> _MATERIAL SUPPLIED_:
· · · · ·

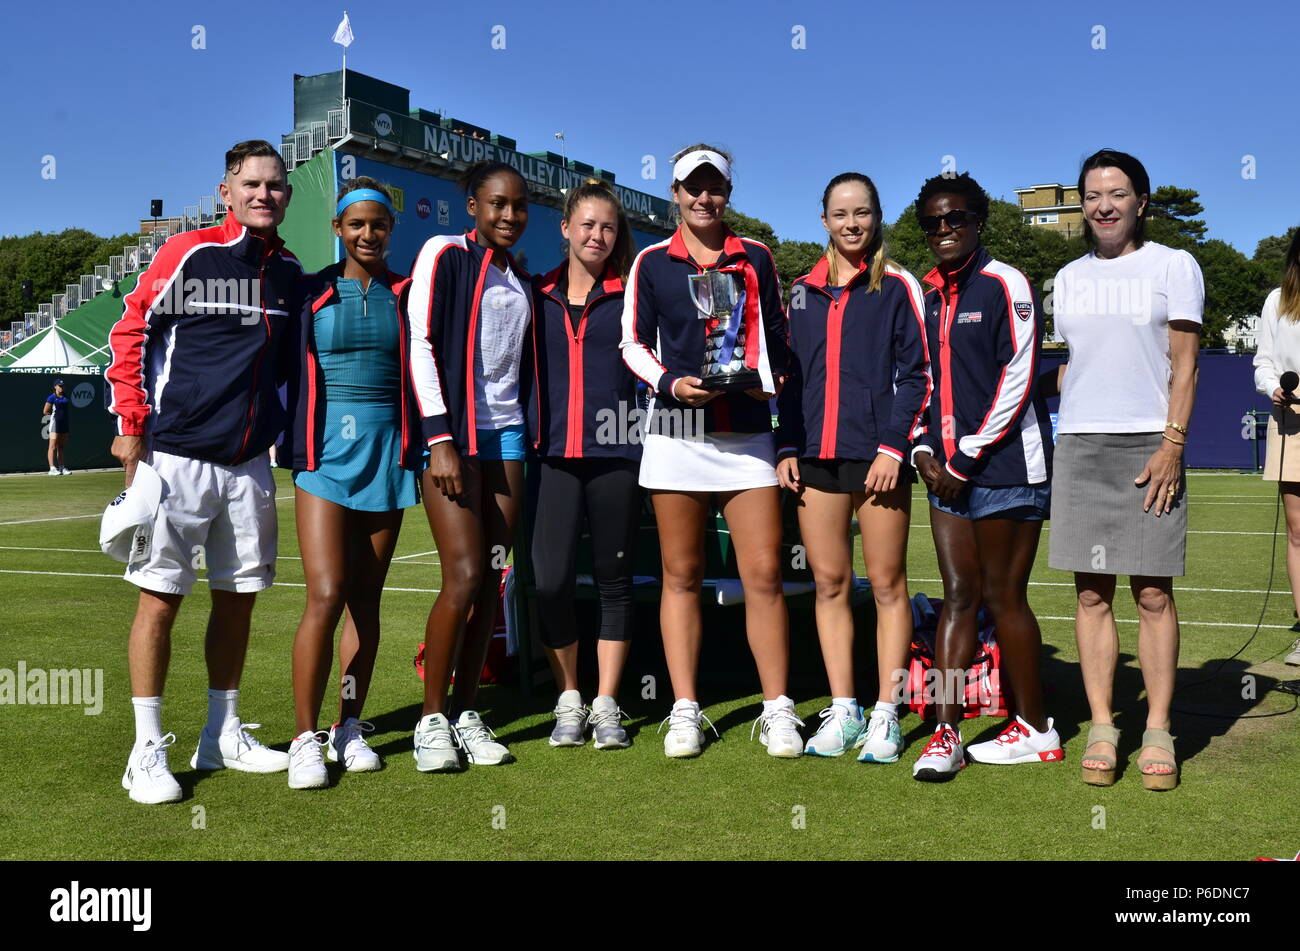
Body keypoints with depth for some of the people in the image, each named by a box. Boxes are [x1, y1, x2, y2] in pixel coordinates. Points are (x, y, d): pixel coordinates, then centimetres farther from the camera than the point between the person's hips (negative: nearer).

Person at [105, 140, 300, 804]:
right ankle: (148, 750, 6)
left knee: (237, 597, 10)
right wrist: (131, 426, -7)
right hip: (177, 457, -5)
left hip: (249, 463, 5)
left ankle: (223, 735, 23)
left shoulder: (291, 272, 10)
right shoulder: (189, 253, -6)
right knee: (160, 596, -3)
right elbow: (130, 333, -3)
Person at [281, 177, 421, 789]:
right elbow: (294, 375, 7)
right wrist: (295, 451, 0)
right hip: (327, 450, -2)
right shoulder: (312, 294, 6)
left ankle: (350, 727, 16)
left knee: (366, 599, 5)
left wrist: (421, 449, 4)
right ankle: (304, 737, -2)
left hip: (387, 451, 2)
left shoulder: (407, 296, 10)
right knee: (326, 596, -12)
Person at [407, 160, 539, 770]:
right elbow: (421, 345, -8)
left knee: (491, 579, 2)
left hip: (507, 434, 6)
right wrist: (440, 440, -15)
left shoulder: (522, 280, 19)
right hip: (453, 430, -6)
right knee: (464, 575, -13)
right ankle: (431, 719, -1)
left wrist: (531, 436, 15)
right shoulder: (445, 255, 0)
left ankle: (466, 715, 10)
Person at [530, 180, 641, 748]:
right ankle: (568, 702, 13)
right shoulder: (538, 296, 12)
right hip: (554, 453, 1)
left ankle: (606, 706, 16)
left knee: (614, 579, 5)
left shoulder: (631, 294, 6)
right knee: (551, 581, -5)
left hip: (615, 452, -1)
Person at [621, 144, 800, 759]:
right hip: (676, 433, 0)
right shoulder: (651, 262, 10)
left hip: (747, 432, 1)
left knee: (764, 574, -4)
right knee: (682, 576, 3)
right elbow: (634, 343, 7)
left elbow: (777, 336, 17)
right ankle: (685, 712, 11)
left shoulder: (756, 258, 13)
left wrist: (771, 379, -3)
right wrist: (671, 383, -10)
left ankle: (777, 710, 6)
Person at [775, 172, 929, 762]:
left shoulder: (898, 287, 3)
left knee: (887, 584, 1)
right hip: (817, 456, 4)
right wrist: (786, 447, 7)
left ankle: (885, 716, 7)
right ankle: (842, 710, 15)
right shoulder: (802, 291, 15)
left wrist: (893, 447, -11)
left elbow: (915, 373, -2)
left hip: (877, 455, -4)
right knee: (829, 584, 6)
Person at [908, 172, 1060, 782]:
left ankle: (1035, 731, 14)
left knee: (1003, 596, -1)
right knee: (958, 595, 3)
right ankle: (946, 733, 3)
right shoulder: (925, 295, 15)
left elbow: (1016, 380, -11)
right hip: (947, 472, 6)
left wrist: (968, 456, -11)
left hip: (1004, 466, -6)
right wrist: (925, 450, 5)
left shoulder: (1005, 285, -5)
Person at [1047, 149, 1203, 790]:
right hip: (1079, 447, 3)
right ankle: (1101, 729, 8)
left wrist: (1172, 443, -11)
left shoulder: (1173, 266, 4)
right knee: (1091, 593, 2)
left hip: (1149, 444, -3)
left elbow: (1184, 366, -1)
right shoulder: (1068, 278, 16)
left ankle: (1158, 732, 5)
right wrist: (1067, 441, 10)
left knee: (1153, 593, -3)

· · · · ·

> _TASK INSTRUCTIONS_:
Transcribe the listing exactly. Its images are to be omitted.

> _TASK OUTPUT_:
Body keypoints with depth for some of the people in the image, each named by a box. Boxes are [x1, y1, x2, y2] in pixel coordinates. Points are (x, y, d): pixel coordinates, then centimetres farther from the camera than the point between the person's hips (negative: nearer).

Person at [105, 140, 300, 804]:
right ankle: (148, 750, 6)
left knee: (237, 597, 10)
right wrist: (131, 426, -7)
right hip: (177, 457, -5)
left hip: (249, 463, 5)
left ankle: (223, 735, 23)
left shoulder: (291, 272, 10)
right shoulder: (189, 253, -6)
right knee: (160, 596, -3)
right elbow: (130, 333, -3)
Person at [281, 177, 421, 789]:
right elbow: (294, 375, 7)
right wrist: (295, 451, 0)
right hip: (327, 450, -2)
right shoulder: (312, 294, 6)
left ankle: (350, 727, 16)
left knee: (366, 599, 5)
left wrist: (421, 449, 4)
right ankle: (304, 737, -2)
left hip: (387, 451, 2)
left shoulder: (407, 296, 10)
right knee: (326, 596, -12)
Person at [407, 160, 539, 770]:
right elbow: (421, 345, -8)
left knee: (491, 579, 2)
left hip: (507, 434, 6)
right wrist: (440, 440, -15)
left shoulder: (522, 280, 19)
right hip: (453, 430, -6)
right knee: (464, 575, -13)
right ankle: (431, 719, -1)
left wrist: (531, 436, 15)
right shoulder: (445, 255, 0)
left ankle: (466, 715, 10)
Person at [530, 180, 641, 748]:
right ankle: (568, 702, 13)
right shoulder: (538, 296, 12)
right hip: (554, 453, 1)
left ankle: (606, 706, 16)
left knee: (614, 579, 5)
left shoulder: (631, 294, 6)
right knee: (551, 581, -5)
left hip: (615, 452, -1)
Person at [621, 144, 800, 759]:
right hip: (676, 433, 0)
right shoulder: (651, 262, 10)
left hip: (747, 432, 1)
left knee: (764, 574, -4)
right knee: (682, 576, 3)
right elbow: (634, 343, 7)
left elbow: (777, 336, 17)
right ankle: (685, 712, 11)
left shoulder: (756, 258, 13)
left wrist: (771, 379, -3)
right wrist: (671, 383, -10)
left ankle: (777, 710, 6)
Person at [775, 172, 929, 762]:
left shoulder: (898, 287, 3)
left knee: (887, 584, 1)
right hip: (817, 456, 4)
right wrist: (786, 447, 7)
left ankle: (885, 716, 7)
right ankle: (842, 710, 15)
right shoulder: (802, 291, 15)
left wrist: (893, 447, -11)
left elbow: (915, 373, -2)
left hip: (877, 455, -4)
right knee: (829, 584, 6)
Person at [908, 172, 1060, 782]:
left ankle: (1035, 731, 14)
left knee: (1003, 596, -1)
right knee: (958, 595, 3)
right ankle: (946, 733, 3)
right shoulder: (925, 295, 15)
left elbow: (1016, 380, -11)
right hip: (947, 472, 6)
left wrist: (968, 456, -11)
left hip: (1004, 466, -6)
right wrist: (925, 450, 5)
left shoulder: (1005, 285, -5)
Person at [1047, 149, 1203, 790]:
right hip: (1079, 447, 3)
right ankle: (1101, 729, 8)
left wrist: (1172, 443, -11)
left shoulder: (1173, 266, 4)
right knee: (1091, 593, 2)
left hip: (1149, 444, -3)
left elbow: (1184, 366, -1)
right shoulder: (1068, 278, 16)
left ankle: (1158, 732, 5)
right wrist: (1067, 441, 10)
left knee: (1153, 593, -3)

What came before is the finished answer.